Plutôt que de pirater "soyez sympa, achetez les livres" (Arnaud Nourry)

Nicolas Gary - 13.03.2015

Edition - Société - Arnaud Nourry Amazon - Hachette Livre


Ce matin, le PDG du groupe Hachette Livre était l'invité de France Inter. Une présence appréciée, à quelques jours du Salon du livre, d'autant que les maisons littéraires du groupe ont choisi de ne pas y prendre part. Chose qui ne doit rien à « un caprice » du grand patron, et dont il s'explique, dans l'entretien. De ça, et de nombreuses autres choses. 

 

 

 

 

« Soyez sympa, achetez des livres », répondra Arnaud Nourry, à cette auditrice qui, à l'antenne, revendiquera non sans audace qu'elle a choisi de pirater des livres numériques, plutôt que de les acheter. Trop chers, estime-t-elle, et ne reflétant pas le véritable coût de ce qu'est la dématérialisation des œuvres.

 

De tarifs il y en fut également question, quand on évoque le sujet Amazon et le conflit qui opposa, outre-Atlantique, l'éditeur au revendeur. La décision d'Amazon « de casser les prix des livres en format numérique », sur les marchés britanniques et américains, serait pour beaucoup dans le développement de ce marché, sur ces territoires. « Parce qu'ils les vendent moitié moins cher que la version papier, et parfois en dessous », cela a pu « inciter les lecteurs » à migrer vers le numérique. 

 

Mais, note le PDG, depuis 18 moins, la progression des ventes numériques s'est calmée, voire a légèrement diminué. En France, si le marché ne décolle pas dans les mêmes proportions, c'est que les acteurs ont fait preuve d'une « responsabilité collective ». À ce titre, l'édition a observé les mutations du digital, et « la musique ou la presse ne sont pas de très bons exemples de transition numérique, on va dire ça », ponctue le PDG.

 

Reste que cette question tarifaire pour les livres était essentielle ; c'était donc une « bagarre essentielle que le contrôle du prix de vente ». 

 

Le PDG de Hachette reviendra également sur l'abonnement illimité, dont il redira tout le bien qu'il en pense, ou encore la TVA sur le livre numérique.

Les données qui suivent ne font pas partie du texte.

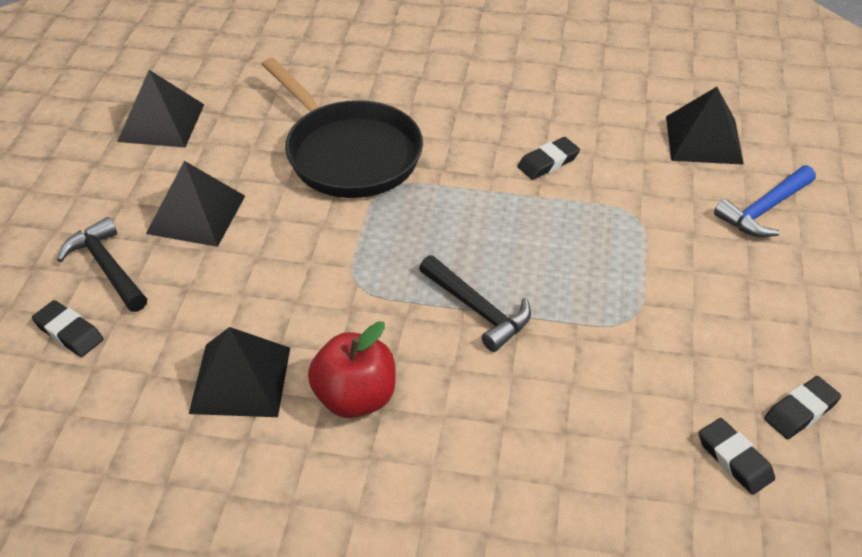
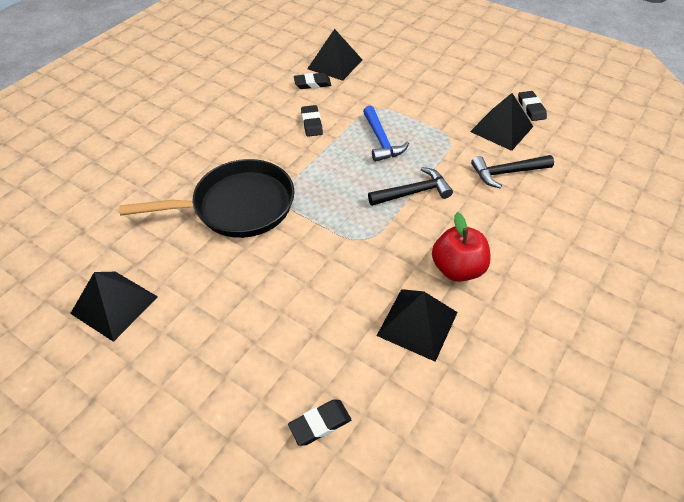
camera: 65 degrees left, 5 degrees up
black hammer [57,217,147,312] -> black hammer moved to [471,155,554,188]
black pyramid [146,161,245,247] -> black pyramid moved to [470,93,533,151]
black eraser [699,418,775,495] -> black eraser moved to [294,73,331,89]
blue hammer [714,165,816,237] -> blue hammer moved to [363,105,409,162]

Son groupe devrait absorber l'écart de marge, si la TVA devait être remontée, chose « qui sera désagréable pendant un peu de temps ». Et si l'éditeur doit l'absorber durant 18 mois, « il faut le faire, avec la perspective d'une révision des décisions de la Commission ».

 

Autrement dit, qu'un livre devienne un livre, fiscalement, qu'importe son support.